Храм и горшки только и остались. Еще – осколки горшков тут же, в Музее агоры: остраки. Не припомню предметов, которые бы так волновали. Вот еще в Олимпии шлем Мильтиада – тот самый, в котором он вел армию против персов под Марафоном: зеленый, пробитый. Сгусток времени, убеждающий, что история была, были другие миры, тоска по которым так же неизбежна, как неизбывна. Вымпел, заброшенный великой исчезнувшей цивилизацией на нашу луну. Таковы же остраки – они еще и буквально письма из прошлого: видно, где дрогнула рука писавшего, попадаются ошибки, учился плохо. Остраки разной формы и размера – от кусочка в полпальца до керамической глыбы, не лень же было тащить на агору. Знакомые имена – по злобе процарапано глубоко, легко читается, – Фемистокл, Аристид. Не просто обломки истории – осколки судеб.
Остракизм означал изгнание на десять лет из Афин. Куда угодно, по соседству, среди тех же греков. (Как из Москвы – в Тверь, а Нью-Йорка и Парижа не было, кругом сплошная Анталия.) Десять лет без приличного общества, без театра, без Парфенона, без агоры.
○ ○ ○ ○ ○ ○ ○
▶ **Условие задания**
Перепишите без изменений из фрагмента страницы об остраках участок от «Остракизм означал изгнание» до «Парфенона, без агоры.» включительно.

▶ **Список данных**
○ ○ ○ ○ ○ ○ ○
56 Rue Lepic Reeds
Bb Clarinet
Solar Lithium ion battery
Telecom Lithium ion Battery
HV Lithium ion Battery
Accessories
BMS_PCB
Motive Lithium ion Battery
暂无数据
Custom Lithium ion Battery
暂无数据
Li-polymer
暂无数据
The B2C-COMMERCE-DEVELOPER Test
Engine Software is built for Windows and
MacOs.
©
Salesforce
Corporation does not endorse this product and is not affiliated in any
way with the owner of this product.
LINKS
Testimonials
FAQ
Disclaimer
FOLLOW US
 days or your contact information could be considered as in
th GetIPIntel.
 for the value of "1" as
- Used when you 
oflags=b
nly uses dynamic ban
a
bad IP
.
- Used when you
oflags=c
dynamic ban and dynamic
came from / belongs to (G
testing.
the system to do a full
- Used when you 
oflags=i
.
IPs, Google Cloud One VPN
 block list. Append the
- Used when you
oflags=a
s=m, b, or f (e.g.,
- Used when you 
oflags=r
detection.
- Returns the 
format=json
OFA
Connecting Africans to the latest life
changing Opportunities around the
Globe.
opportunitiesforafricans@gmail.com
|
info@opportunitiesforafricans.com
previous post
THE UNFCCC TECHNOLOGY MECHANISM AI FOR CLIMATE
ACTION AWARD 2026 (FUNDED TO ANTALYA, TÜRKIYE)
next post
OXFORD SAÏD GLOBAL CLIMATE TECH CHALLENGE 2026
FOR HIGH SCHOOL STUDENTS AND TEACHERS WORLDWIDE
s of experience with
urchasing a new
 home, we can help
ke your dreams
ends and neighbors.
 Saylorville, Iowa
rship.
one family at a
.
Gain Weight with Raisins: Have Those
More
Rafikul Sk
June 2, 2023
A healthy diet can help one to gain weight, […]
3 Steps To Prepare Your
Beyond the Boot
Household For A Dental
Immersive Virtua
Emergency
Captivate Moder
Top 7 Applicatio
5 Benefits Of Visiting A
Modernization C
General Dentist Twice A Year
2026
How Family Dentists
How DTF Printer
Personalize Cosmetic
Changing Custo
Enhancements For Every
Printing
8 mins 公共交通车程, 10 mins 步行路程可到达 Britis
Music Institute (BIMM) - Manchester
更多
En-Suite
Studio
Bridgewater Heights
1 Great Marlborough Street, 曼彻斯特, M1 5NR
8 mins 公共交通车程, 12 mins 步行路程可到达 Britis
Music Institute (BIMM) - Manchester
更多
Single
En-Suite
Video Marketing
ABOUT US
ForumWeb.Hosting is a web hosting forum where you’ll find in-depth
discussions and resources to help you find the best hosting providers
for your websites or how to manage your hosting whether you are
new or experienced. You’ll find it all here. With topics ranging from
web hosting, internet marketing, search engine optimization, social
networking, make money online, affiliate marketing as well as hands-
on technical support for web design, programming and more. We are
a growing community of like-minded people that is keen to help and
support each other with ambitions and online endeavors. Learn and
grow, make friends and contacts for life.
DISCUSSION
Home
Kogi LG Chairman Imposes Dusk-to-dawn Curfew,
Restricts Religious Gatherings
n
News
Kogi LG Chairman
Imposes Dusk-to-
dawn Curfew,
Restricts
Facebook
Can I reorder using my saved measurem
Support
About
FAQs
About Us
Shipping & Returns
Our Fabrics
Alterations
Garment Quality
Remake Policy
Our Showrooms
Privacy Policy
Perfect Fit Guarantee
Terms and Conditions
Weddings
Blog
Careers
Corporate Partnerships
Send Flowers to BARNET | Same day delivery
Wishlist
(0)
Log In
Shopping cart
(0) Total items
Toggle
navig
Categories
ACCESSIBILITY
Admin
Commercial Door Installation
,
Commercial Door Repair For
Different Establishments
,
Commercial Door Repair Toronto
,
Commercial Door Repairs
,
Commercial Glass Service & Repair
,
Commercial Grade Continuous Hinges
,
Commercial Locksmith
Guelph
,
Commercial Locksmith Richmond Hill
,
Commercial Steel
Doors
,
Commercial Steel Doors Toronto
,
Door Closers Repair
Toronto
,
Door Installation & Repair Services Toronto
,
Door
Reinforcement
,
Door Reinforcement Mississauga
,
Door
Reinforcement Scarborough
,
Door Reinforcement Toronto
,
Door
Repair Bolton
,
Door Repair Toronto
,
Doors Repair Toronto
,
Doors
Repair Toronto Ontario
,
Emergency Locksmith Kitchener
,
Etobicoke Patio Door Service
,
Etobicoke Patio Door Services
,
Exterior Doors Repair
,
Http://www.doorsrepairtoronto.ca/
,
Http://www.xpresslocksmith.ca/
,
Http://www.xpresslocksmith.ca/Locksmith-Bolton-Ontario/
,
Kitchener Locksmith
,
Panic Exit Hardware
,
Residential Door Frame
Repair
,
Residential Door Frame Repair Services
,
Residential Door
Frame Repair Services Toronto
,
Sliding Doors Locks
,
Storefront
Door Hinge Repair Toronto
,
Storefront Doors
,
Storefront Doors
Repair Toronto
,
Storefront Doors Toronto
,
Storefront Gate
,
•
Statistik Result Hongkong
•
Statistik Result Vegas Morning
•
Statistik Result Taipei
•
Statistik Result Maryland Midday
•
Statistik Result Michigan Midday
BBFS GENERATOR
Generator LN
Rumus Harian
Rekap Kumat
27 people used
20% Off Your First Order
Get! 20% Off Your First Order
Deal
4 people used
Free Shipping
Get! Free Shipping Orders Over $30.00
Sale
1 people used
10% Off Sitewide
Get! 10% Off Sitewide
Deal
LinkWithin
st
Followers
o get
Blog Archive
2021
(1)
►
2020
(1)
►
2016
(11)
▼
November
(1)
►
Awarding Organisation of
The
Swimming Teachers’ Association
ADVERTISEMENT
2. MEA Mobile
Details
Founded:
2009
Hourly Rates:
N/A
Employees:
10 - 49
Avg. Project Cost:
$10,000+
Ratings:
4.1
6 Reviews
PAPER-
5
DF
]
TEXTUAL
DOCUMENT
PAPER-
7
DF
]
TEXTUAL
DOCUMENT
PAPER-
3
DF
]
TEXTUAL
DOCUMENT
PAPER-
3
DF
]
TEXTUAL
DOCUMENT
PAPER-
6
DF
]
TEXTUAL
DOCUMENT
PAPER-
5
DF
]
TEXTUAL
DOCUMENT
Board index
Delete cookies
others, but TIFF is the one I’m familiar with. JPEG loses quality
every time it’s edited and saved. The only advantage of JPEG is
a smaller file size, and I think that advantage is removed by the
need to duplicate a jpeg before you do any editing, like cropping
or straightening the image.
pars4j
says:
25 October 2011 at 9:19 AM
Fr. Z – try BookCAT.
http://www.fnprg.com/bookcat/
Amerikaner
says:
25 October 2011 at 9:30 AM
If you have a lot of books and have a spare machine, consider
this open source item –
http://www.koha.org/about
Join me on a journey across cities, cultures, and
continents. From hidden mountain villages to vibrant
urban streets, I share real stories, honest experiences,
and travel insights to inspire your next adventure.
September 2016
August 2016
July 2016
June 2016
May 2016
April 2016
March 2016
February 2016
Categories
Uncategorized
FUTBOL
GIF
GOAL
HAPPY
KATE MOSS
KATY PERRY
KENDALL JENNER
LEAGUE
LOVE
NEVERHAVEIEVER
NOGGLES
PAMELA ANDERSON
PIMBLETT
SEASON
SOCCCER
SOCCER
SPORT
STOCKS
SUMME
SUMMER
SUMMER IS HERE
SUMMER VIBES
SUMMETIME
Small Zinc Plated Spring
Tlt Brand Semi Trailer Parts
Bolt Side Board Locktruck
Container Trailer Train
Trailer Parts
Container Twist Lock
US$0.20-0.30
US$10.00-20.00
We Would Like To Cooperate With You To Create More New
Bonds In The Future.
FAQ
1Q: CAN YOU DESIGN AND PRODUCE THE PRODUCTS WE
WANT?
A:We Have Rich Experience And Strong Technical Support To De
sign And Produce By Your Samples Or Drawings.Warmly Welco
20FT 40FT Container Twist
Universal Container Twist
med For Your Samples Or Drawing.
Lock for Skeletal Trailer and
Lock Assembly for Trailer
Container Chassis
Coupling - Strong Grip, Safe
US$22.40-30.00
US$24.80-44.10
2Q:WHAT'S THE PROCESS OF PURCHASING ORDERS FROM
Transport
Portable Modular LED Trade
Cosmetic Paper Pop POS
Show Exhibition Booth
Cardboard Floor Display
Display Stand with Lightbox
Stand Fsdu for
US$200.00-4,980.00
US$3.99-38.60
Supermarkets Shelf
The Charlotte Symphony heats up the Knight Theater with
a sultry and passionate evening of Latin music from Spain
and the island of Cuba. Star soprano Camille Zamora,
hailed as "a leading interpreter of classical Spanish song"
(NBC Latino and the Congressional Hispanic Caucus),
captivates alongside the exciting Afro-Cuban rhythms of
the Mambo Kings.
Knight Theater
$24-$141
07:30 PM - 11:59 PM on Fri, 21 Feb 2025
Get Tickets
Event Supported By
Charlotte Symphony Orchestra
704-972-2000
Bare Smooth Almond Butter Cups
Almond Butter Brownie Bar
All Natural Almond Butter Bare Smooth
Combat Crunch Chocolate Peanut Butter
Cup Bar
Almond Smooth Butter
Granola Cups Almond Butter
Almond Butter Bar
○ ○ ○ ○ ○ ○ ○
▶ **Ответ к упражнению**
Остракизм означал изгнание на десять лет из Афин. Куда угодно, по соседству, среди тех же греков. (Как из Москвы – в Тверь, а Нью-Йорка и Парижа не было, кругом сплошная Анталия.) Десять лет без приличного общества, без театра, без Парфенона, без агоры.